I frequently hear that beverages with caffeine or alcohol are not good for replenishing fluids and preventing dehydration. But in reality aren't they just a bit less effective at hydrating your body than other beverages? In other words, if you were stuck in the desert with nothing to drink but beer, coffee and cola, would you actually be worse off and die of thirst sooner if you drank these beverages versus not drinking anything at all?

Feel free to reword the question!

Dear Reader,

Let's start with the basics. Your body needs water. Water is one of the most important nutrients in the body, making up approximately 75 percent of our brain and 70 percent of our muscles. Water is essential to almost all of a body's functions. Everyday, we use and lose water through sweating, urinating, and breathing. If we do not replenish our water supply, we become dehydrated. The consequences of dehydration range anywhere from slight headaches and muscle cramping to loss of consciousness and even death.

The drinks you mention — beer, coffee, and cola — are all water based. Even though they contain carbonation and caffeine, they are still a form of fluid. So if you were stuck in the middle of a desert, you would probably last longer drinking coffee and/or cola than you would if you drank nothing at all.

Nutritionists have traditionally not counted caffeinated beverages as part of their daily fluid intake, because caffeine, similar to alcohol, is a diuretic, a substance that tends to trigger urination. In this way, diuretics can contribute to dehydration. However, during the Spring of 2004, the Institute of Medicine issued new hydration guidelines that now advise women to consume 91 ounces of fluid (2.7 liters or approximately eleven 8-ounce cups), and men, 128 ounces (3.7 liters or sixteen 8-ounce cups), and, different from before, all beverages count. The report also stated that available research evidence does not support the argument that caffeine leads to cumulative body water deficits. Approximately 80 percent of an individual's total water intake comes from drinking water and beverages, including caffeinated beverages, while the other 20 percent comes from food. The report concluded, then, that caffeinated as well as non-caffeinated beverages contribute to total fluid intake. Because not all nutritionists and other health care providers agree with the report, hydration remains a hotly debated topic.

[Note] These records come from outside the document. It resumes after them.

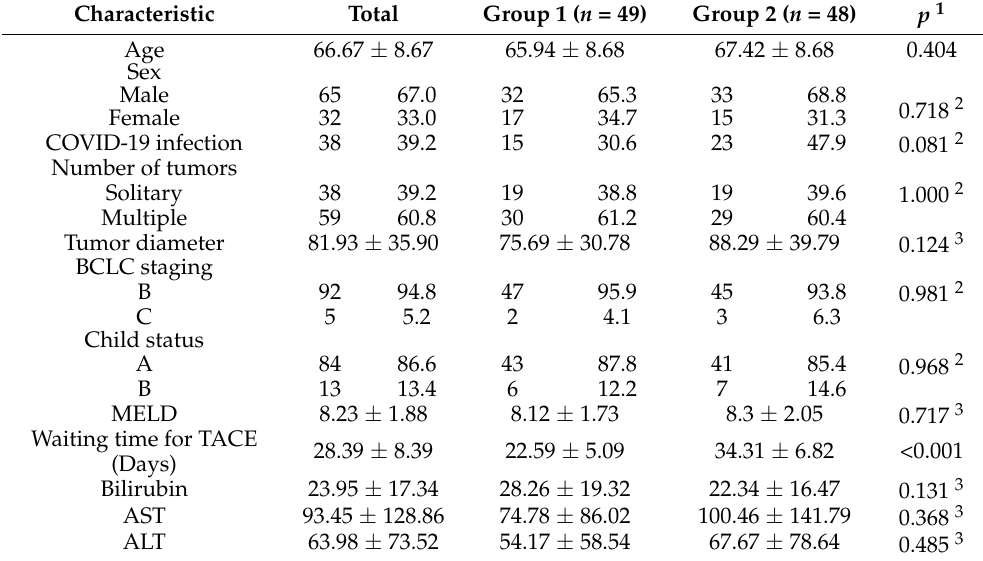
Table 1. Demographic and clinical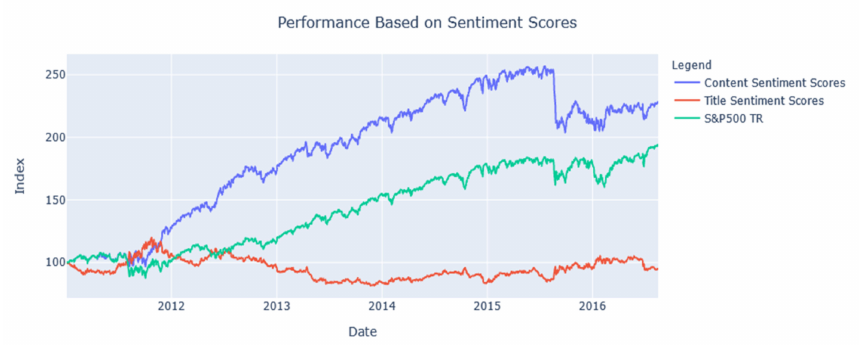
Figure 8. Performance based on sentiment scores.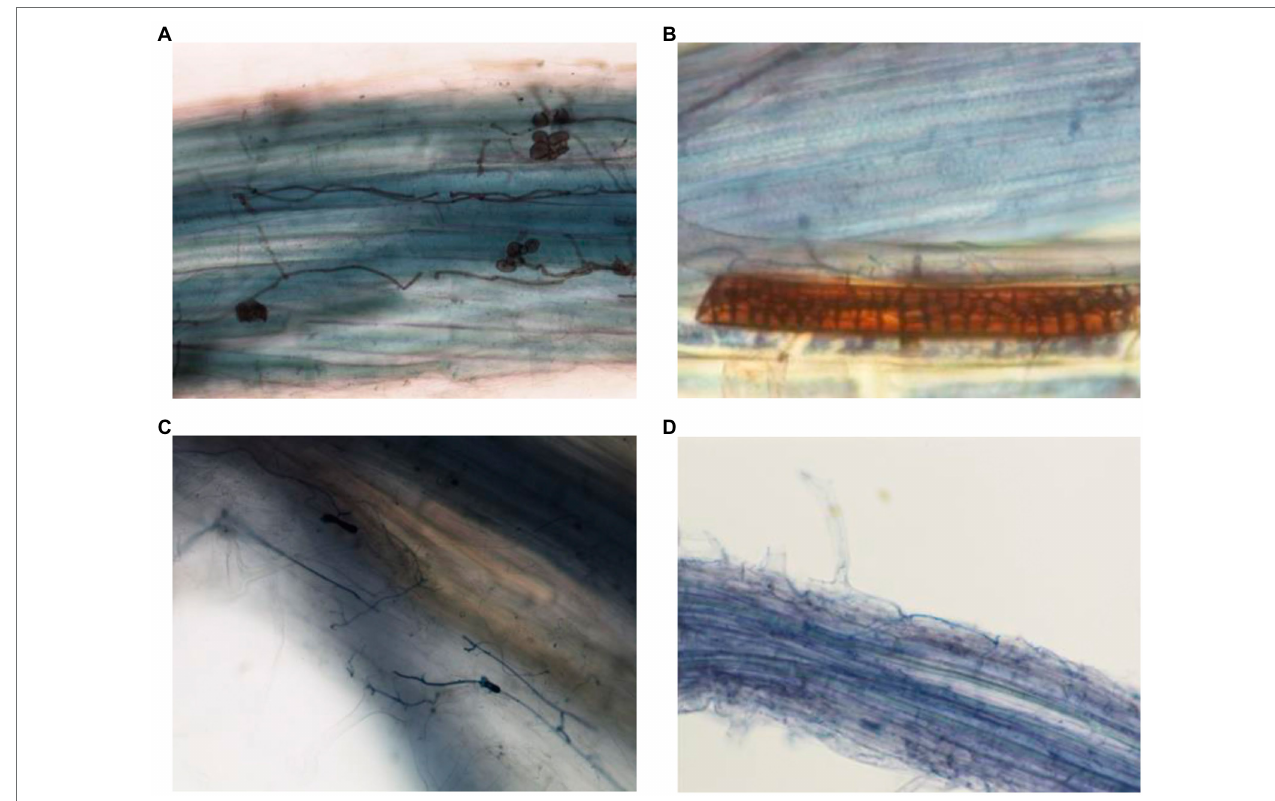
FIGURE 7 | Fungal structures observed by light microscopy in roots of plants inoculated with P. macrospinosa (A,B) and F. oxysporum (C,D) . In roots inoculated with Periconia , melanized septate hyphae and spores (A) and microsclerotia (B) are visible. In Fusarium -inoculated plants, hyphae are visible in the root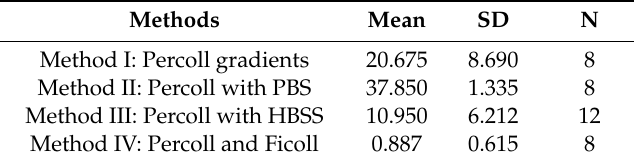
Figure 1. Purity and contaminant analysis of granulocyte isolation comparing the four methods of isolation. ( A ) Images at the end of each isolation method: (i) method I — Percoll with different gradients, (ii) method II — Percoll with phosphate buffer solution (PBS), (iii) method III — Percoll with Hank’s balanced salt solution (HBSS) and (iv) method IV— Percoll and Ficoll. ( B ) Boxplot of the purity of the granulocyte isolation between methods. ( C ) Boxplot of the contamination of granulocyte isolations between methods. Abbreviations Gra: granulocytes. Table 3. Percentage mean contamination (mononuclear) of each method.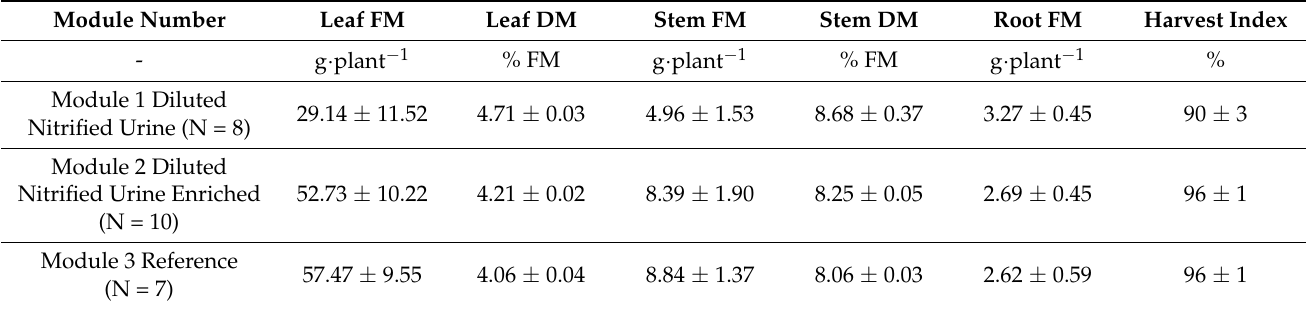
Table 3. The effect of different nutrient solutions on the lettuce yield (average ± SD). FM—fresh mass, DM—dry mass, N—number of lettucces.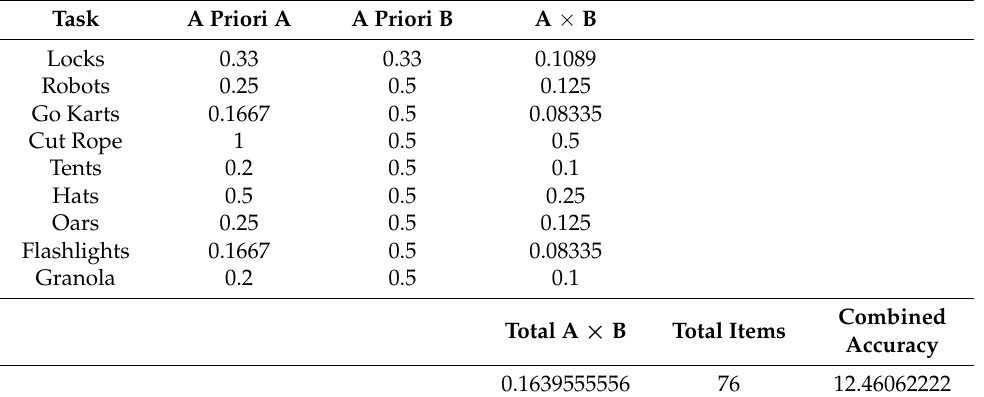
Table 2. Computing Baseline Probability.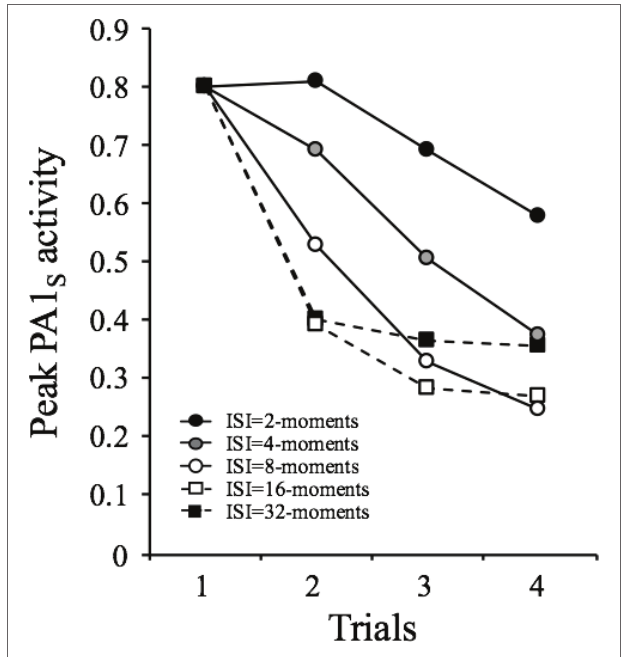
FIGURE 3 | Simulated peak PA1 S activity over 4 presentations of a 1-moment stimulus at inter-stimulus intervals ranging from 2 to 32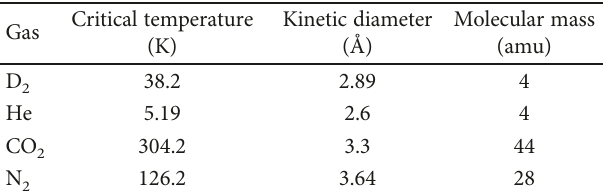
Table 1: Chemical-physical properties of the examined test gases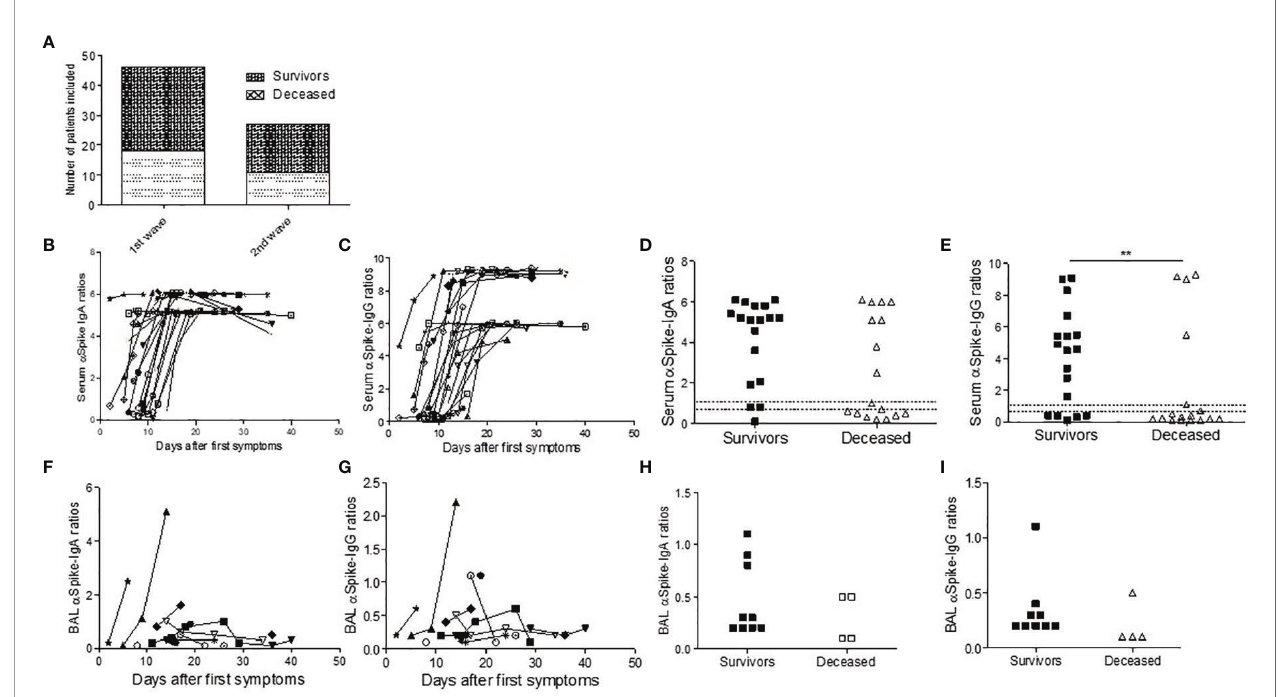
FIGURE 1 | SARS-CoV-2 antibody response in ICU COVID-19 patients. Number of patients tested during the fi rst and second wave (A) . (B – I) Antibodies against the S1 domain of the spike protein were measured in ELISA assay in fi rst-wave survivors (closed symbols) or deceased (open symbols) patients at different time points from fi rst COVID symptoms. (B, C) Serum IgA (B) and IgG responses (C) are depicted during ICU stay. (D, E) First time point IgA (D) and Ig IgG (E) titers in survivors and deceased patients. In BAL, the IgA (F, H) and IgG (G, I) antibody response was weak in deceased patients (open symbols) when compared to survivors (closed symbols). Chi-square test was used for serology comparison, while Mann – Whitney test was used for comparing BAL antibody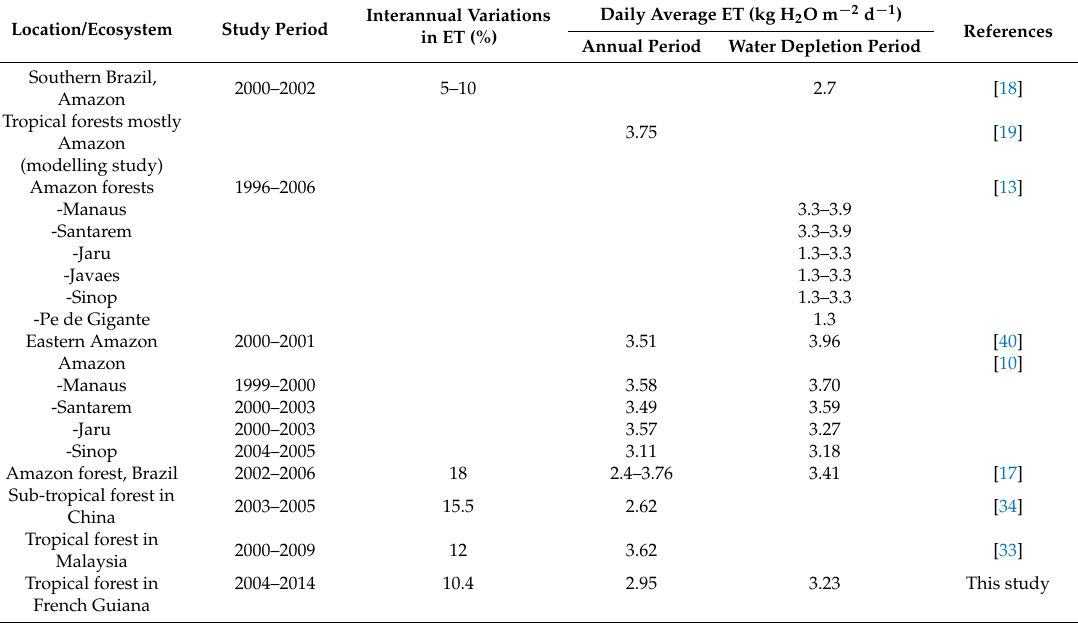
Table 3. Comparison of evapotranspiration (ET) in various studies from the Amazon and other tropical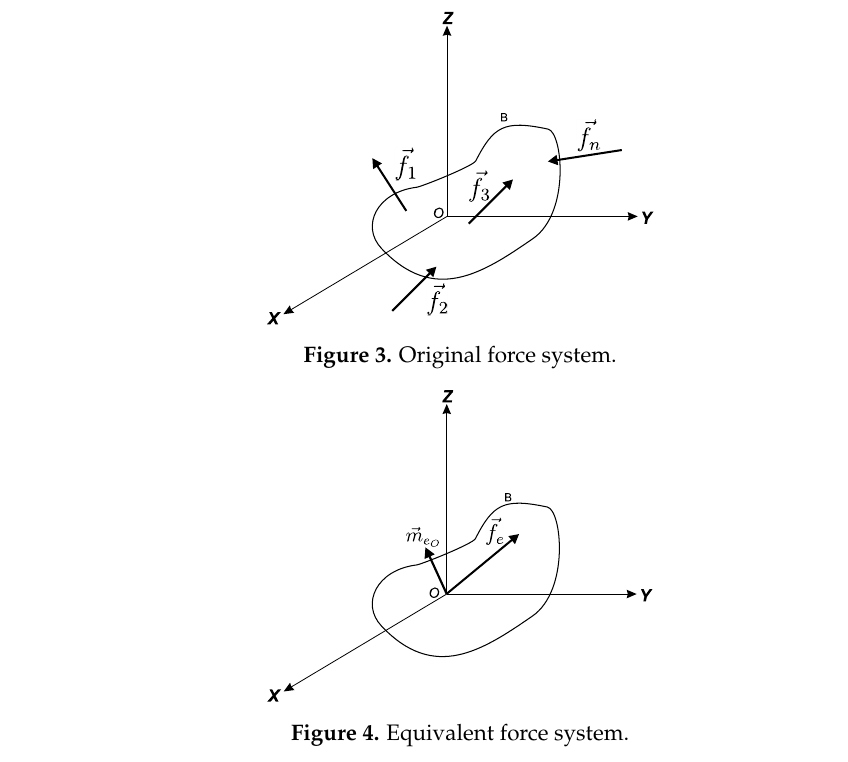
Figure 3. Original force system.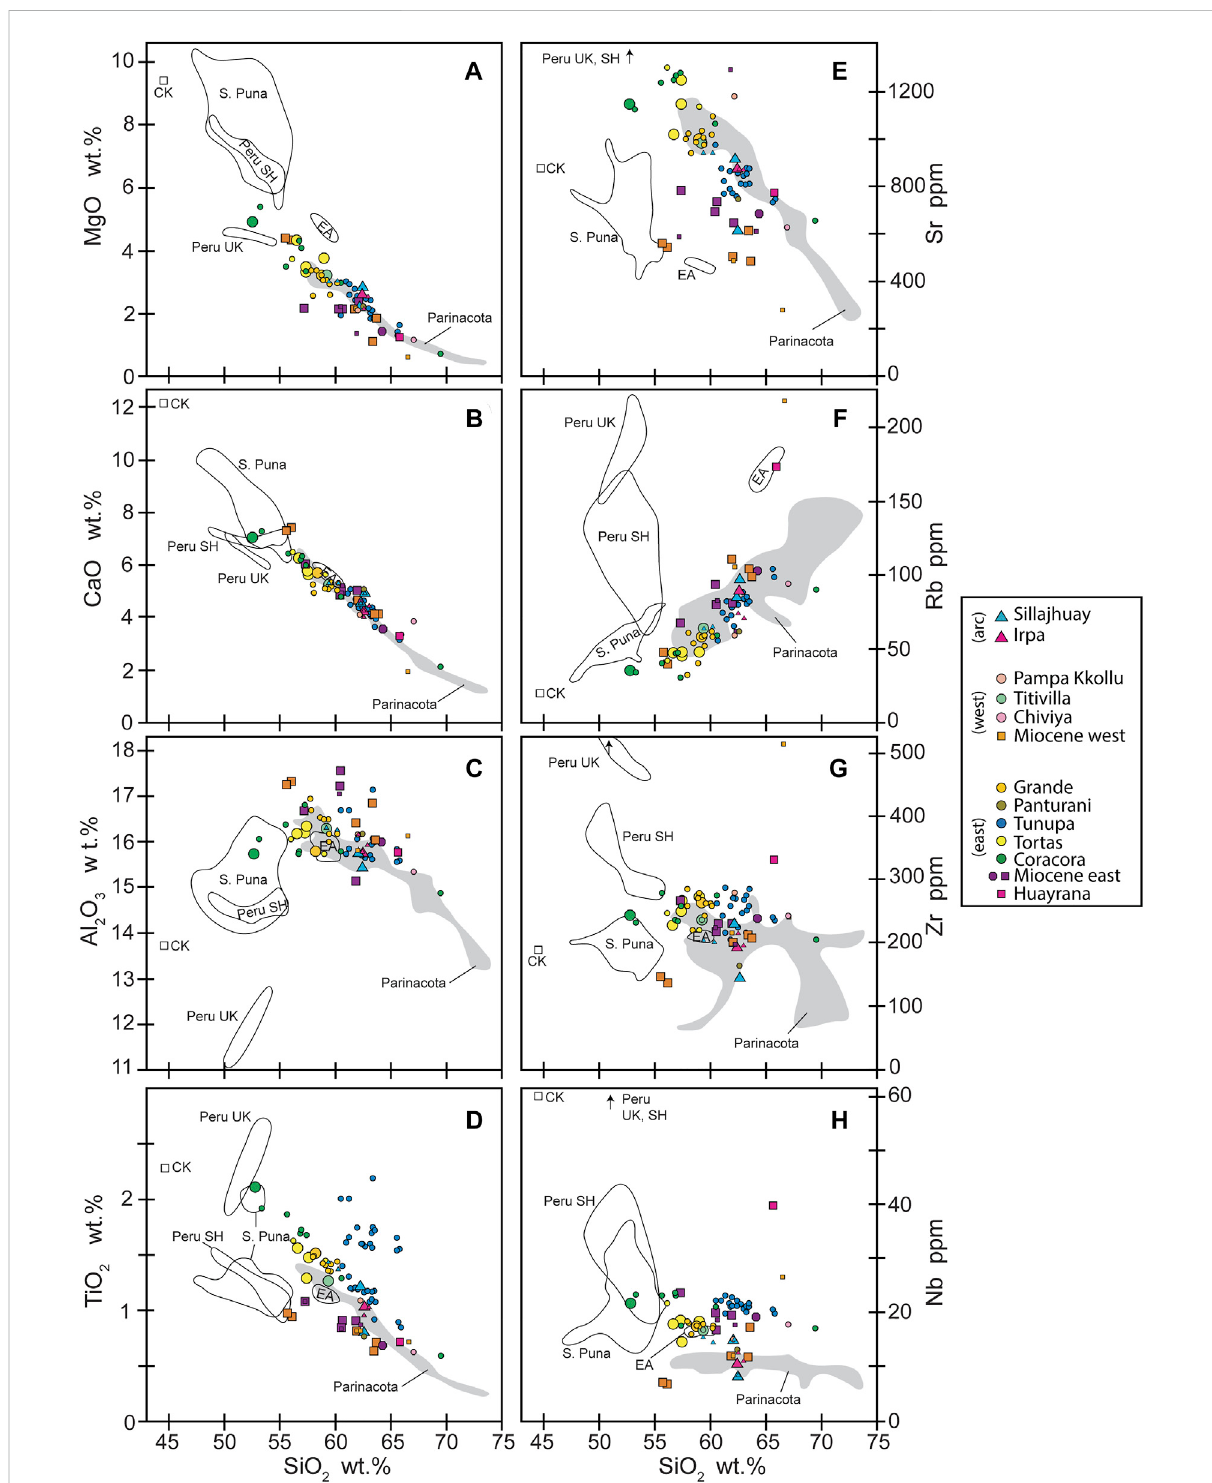
FIGURE 8 Selected Harker diagrams of Intersalar Range lavas. Compositional fi eld of Parinacota volcano shown for comparison to a well-studied CVZ compositevolcanoofthemainarc(Horaetal.,2009).Selectreararclavasoftheplateauarealsoshownforcomparison(samereferencesasFigure7). Reararc TiO 2 and Nb values exhibit the largest deviation from the Parinacota array. Note that shoshonitic (SH) and ultrapotassic (United Kingdom) lavas from the Peruvian reararc (Carlier et al., 2005) are extremely enriched in trace elements and plot off the diagrams of Sr, Zr, and Nb. Larger symbols from the current study represent data with 40 Ar/ 39 Ar age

Again, back to basics: each person's water needs is different. People who live in hot climates, exercise and/or sweat a lot, or are ill, in particular, likely need more water than the average adult. One way to determine your level of hydration is to notice the color of your urine. If it's dark yellow or orange, you may be dehydrated. Urine that is very light yellow or clear and colorless like water is a sign of a hydrated body. And if you're thirsty, drink your fluids.